Pioneering students in the Class of 1986 showed osteopathic students were capable of advanced research.

Darwin Schossow, D.O., Rick Hecker, D.O., FAOCA, Don Benson, D.O., and Daniel Deavers, Ph.D., professor (now emeritus) of physiology and pharmacology, posed for the photo above in the College of Osteopathic Medicine and Surgery (COMS) of the University of Osteopathic Medicine and Health Sciences (now DMU) in Deavers’ physiology laboratory in November 1984. The students, members of the COMS Class of 1986, and their professor de novo designed and completed multiple experiments with canines using standardized, machine-driven cardiopulmonary resuscitation and formally documented cranial blood flow with fluorescein photoangiography.

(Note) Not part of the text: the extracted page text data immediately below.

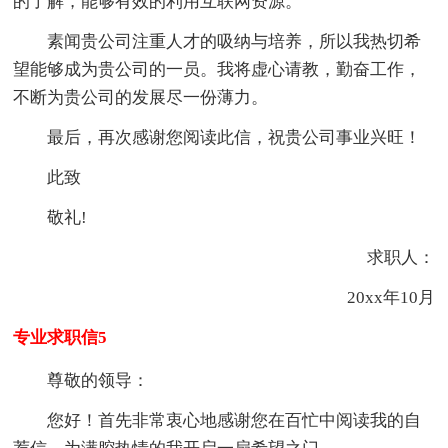
的了解，能够有效的利用互联网资源。
素闻贵公司注重人才的吸纳与培养，所以我热切希
望能够成为贵公司的一员。我将虚心请教，勤奋工作，
不断为贵公司的发展尽一份薄力。
最后，再次感谢您阅读此信，祝贵公司事业兴旺！
此致
敬礼!
求职人：
20xx年10月
专业求职信5
尊敬的领导：
您好！首先非常衷心地感谢您在百忙中阅读我的自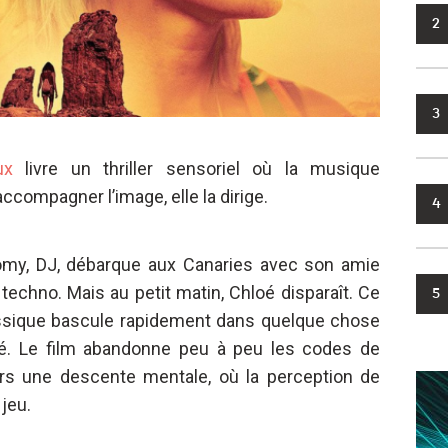
2
3
ux
livre un thriller sensoriel où la musique
ccompagner l’image, elle la dirige.
4
Romy, DJ, débarque aux Canaries avec son amie
techno. Mais au petit matin, Chloé disparaît. Ce
5
assique bascule rapidement dans quelque chose
iné. Le film abandonne peu à peu les codes de
vers une descente mentale, où la perception de
 jeu.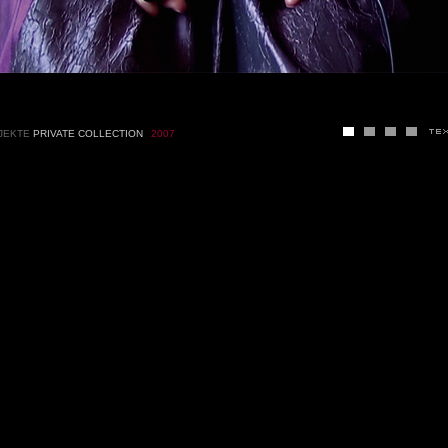
JEKTE
PRIVATE COLLECTION
2007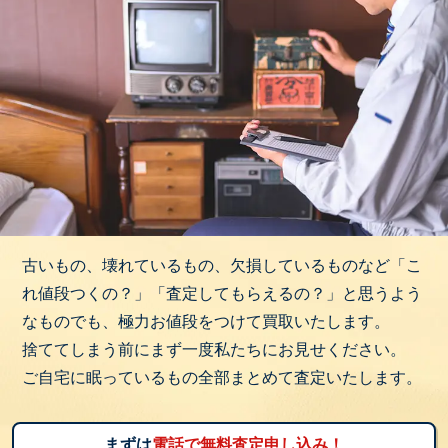
古いもの、壊れているもの、欠損しているものなど「こ
れ値段つくの？」「査定してもらえるの？」と思うよう
なものでも、極力お値段をつけて買取いたします。
捨ててしまう前にまず一度私たちにお見せください。
ご自宅に眠っているもの全部まとめて査定いたします。
まずは
電話で無料査定申し込み！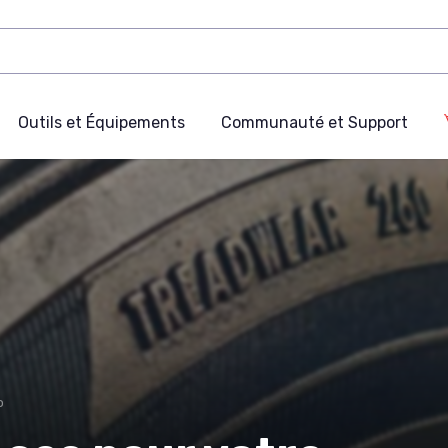
Outils et Équipements
Communauté et Support
o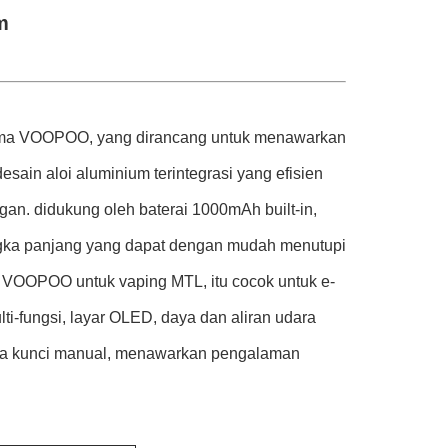
m
tama VOOPOO, yang dirancang untuk menawarkan
ain aloi aluminium terintegrasi yang efisien
an. didukung oleh baterai 1000mAh built-in,
gka panjang yang dapat dengan mudah menutupi
O VOOPOO untuk vaping MTL, itu cocok untuk e-
ti-fungsi, layar OLED, daya dan aliran udara
buka kunci manual, menawarkan pengalaman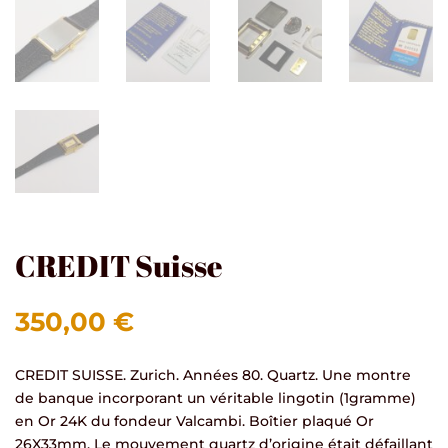
CREDIT Suisse
350,00
€
CREDIT SUISSE. Zurich. Années 80. Quartz. Une montre
de banque incorporant un véritable lingotin (1gramme)
en Or 24K du fondeur Valcambi. Boîtier plaqué Or
26X33mm. Le mouvement quartz d’origine était défaillant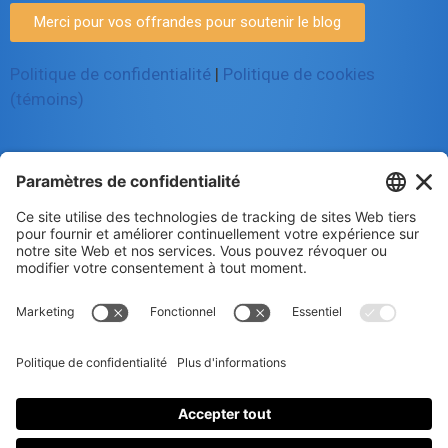
Merci pour vos offrandes pour soutenir le blog
Politique de confidentialité
|
Politique de cookies
(témoins)
© 2025 Luc Aigle Bleu. Tout droit
réservé.
S'inscrire à mon Infolettre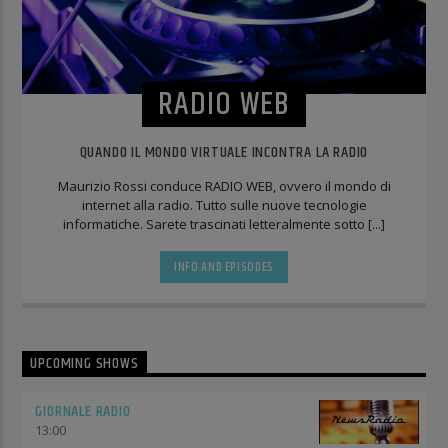
RADIO WEB
QUANDO IL MONDO VIRTUALE INCONTRA LA RADIO
Maurizio Rossi conduce RADIO WEB, ovvero il mondo di
internet alla radio. Tutto sulle nuove tecnologie
informatiche. Sarete trascinati letteralmente sotto [...]
INFO AND EPISODES
UPCOMING SHOWS
GIORNALE RADIO
13:00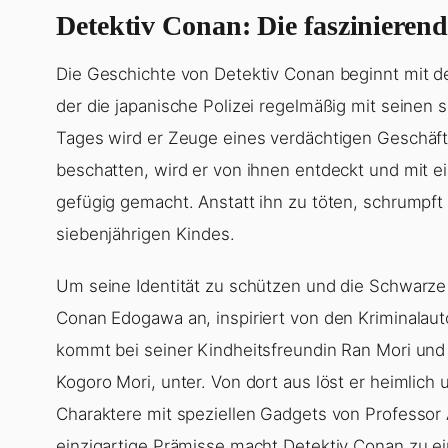
Detektiv Conan: Die faszinieren
Die Geschichte von Detektiv Conan beginnt mit de
der die japanische Polizei regelmäßig mit seinen 
Tages wird er Zeuge eines verdächtigen Geschäfts
beschatten, wird er von ihnen entdeckt und mit
gefügig gemacht. Anstatt ihn zu töten, schrumpft 
siebenjährigen Kindes.
Um seine Identität zu schützen und die Schwarze
Conan Edogawa an, inspiriert von den Kriminalau
kommt bei seiner Kindheitsfreundin Ran Mori und 
Kogoro Mori, unter. Von dort aus löst er heimlich
Charaktere mit speziellen Gadgets von Professor 
einzigartige Prämisse macht Detektiv Conan zu 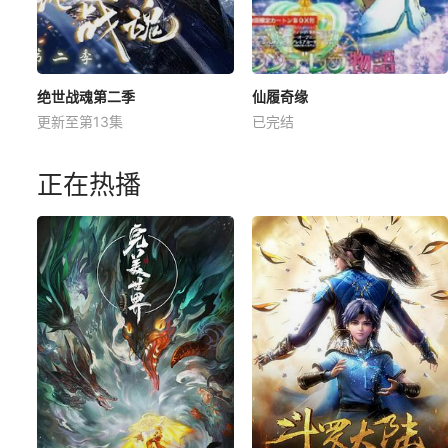
绝世战魂第二季
仙履奇缘
更新至第13集
已完结
正在热播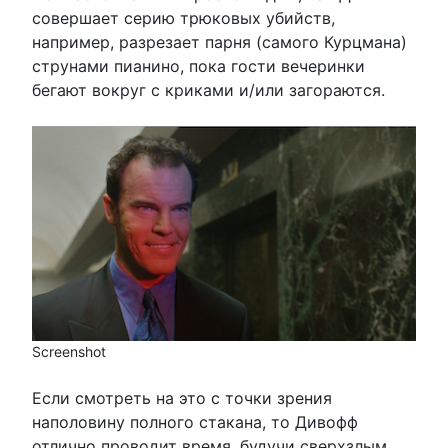
совершает серию трюковых убийств,
например, разрезает парня (самого Курцмана)
струнами пианино, пока гости вечеринки
бегают вокруг с криками и/или загораются.
Screenshot
Если смотреть на это с точки зрения
наполовину полного стакана, то Дивофф
отлично проводит время, будучи сверхзлым,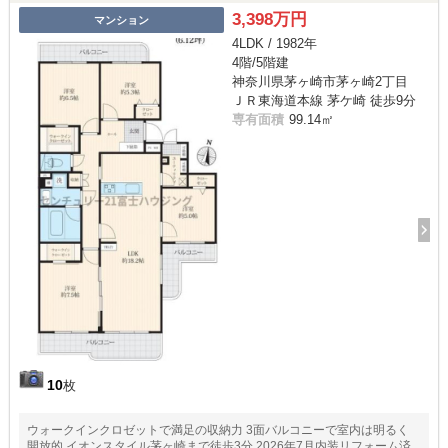
3,398万円
マンション
4LDK / 1982年
4階/5階建
神奈川県茅ヶ崎市茅ヶ崎2丁目
ＪＲ東海道本線 茅ケ崎 徒歩9分
専有面積
99.14㎡
10
枚
ウォークインクロゼットで満足の収納力 3面バルコニーで室内は明るく
開放的 イオンスタイル茅ヶ崎まで徒歩3分 2026年7月内装リフォーム済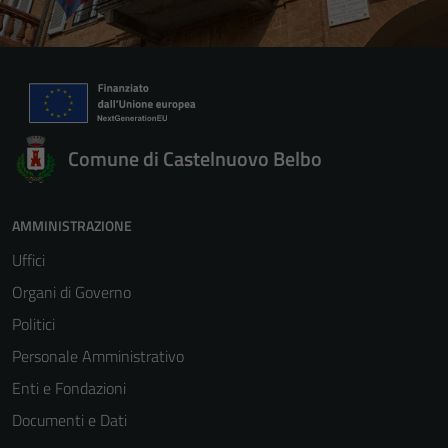
Comune di Castelnuovo Belbo
AMMINISTRAZIONE
Uffici
Organi di Governo
Politici
Personale Amministrativo
Enti e Fondazioni
Documenti e Dati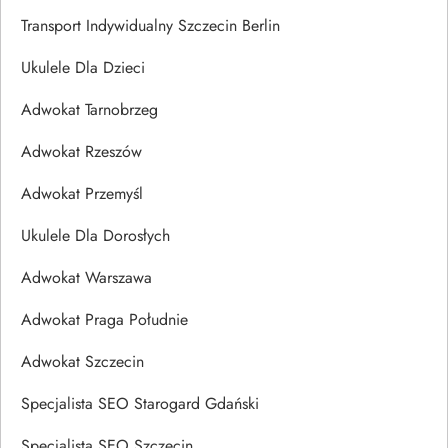
Transport Indywidualny Szczecin Berlin
Ukulele Dla Dzieci
Adwokat Tarnobrzeg
Adwokat Rzeszów
Adwokat Przemyśl
Ukulele Dla Dorosłych
Adwokat Warszawa
Adwokat Praga Południe
Adwokat Szczecin
Specjalista SEO Starogard Gdański
Specjalista SEO Szczecin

Several meeting presentations and multiple peer-reviewed publications emerged from their research, which was supported by a $5,000 grant from the COMS dean’s office.

“Although DMU has a renewed interest in hard science research with clinical applications, there were pioneering students in the 1980s who went above and beyond their normal course work to show that osteopathic students were capable of advanced research,” writes Hecker, a senior aviation medical examiner for the Federal Aviation Administration in Bulverde, TX.

Hecker also was a pioneering U.S. Army physician assistant prior to attending COMS. Schossow had been a registered respiratory therapist, and Benson was an emergency room registered nurse before they enrolled in the college.

“The practice in the 1980s of COMS allowing mature medical professionals to seek a D.O. degree set the stage for future applicants who would go on to great careers in medicine,” Hecker says.